Projections of Elbrus glaciers throughout the 21st century

Autor: Dymova, T., Rybak, O., Korneva, I., Zekollari, H., Fürst, J., Kutuzov, S., Lavrentiev, I.
Rok vydání: 2023
Zdroj: XXVIII General Assembly of the International Union of Geodesy and Geophysics (IUGG)
DOI: 10.57757/iugg23-4261
Popis: Mount Elbrus is the highest peak in Europe (5642 m), and is a presently inactive volcano that is covered by thirty glaciers (Kutuzov et al., 2019). Over the past decades, the mass loss of the Elbrus glacier complex has been highly variable in space (Zolotarev, 2009; Kutuzov et al., 2019), with south- and east-oriented glaciers having the most negative mass balance as opposed to west-and north-oriented glaciers.
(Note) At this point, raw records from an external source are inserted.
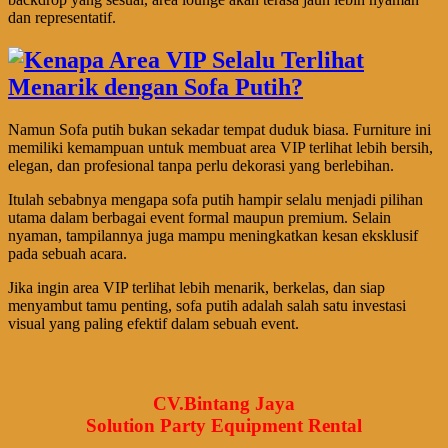
dan representatif.
Namun Sofa putih bukan sekadar tempat duduk biasa. Furniture ini
memiliki kemampuan untuk membuat area VIP terlihat lebih bersih,
elegan, dan profesional tanpa perlu dekorasi yang berlebihan.
Itulah sebabnya mengapa sofa putih hampir selalu menjadi pilihan
utama dalam berbagai event formal maupun premium. Selain
nyaman, tampilannya juga mampu meningkatkan kesan eksklusif
pada sebuah acara.
Jika ingin area VIP terlihat lebih menarik, berkelas, dan siap
menyambut tamu penting, sofa putih adalah salah satu investasi
visual yang paling efektif dalam sebuah event.
CV.Bintang Jaya
Solution Party Equipment Rental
This spatial discrepancy can be explained by several factors, including an inhomogeneous shadowing, differences in orographic precipitation due to prevailing westerlies, differences in glacier terminus elevation, presence and changes in debris cover, avalanches feeding several glaciers, and wind-blown snow redistribution.In this study, we calculate the evolution of all Elbrus glaciers throughout the 21st century with the GloGEMflow model (Zekollari et al., 2019), which accounts for ice-dynamical processes. For the mass balance, we rely on an energy-balance approach, which is forced by high-resolution CORDEX climate scenarios. To assess the importance of wind redistribution of snow and the effects this has on the mass balance, we utilize an orographic precipitation model. Additionally, we also account for the effect that debris cover has on the mass balance, and explicitly model the debris-cover evolution over time. These detailed incorporations of energy balance, snow redistribution and debris cover are tested against more simplified approaches commonly used in large-scale glacier modelling, allowing us to assess the added value of relying on these more advanced representations.This study was funded by the RSF grant number 23-27-00050.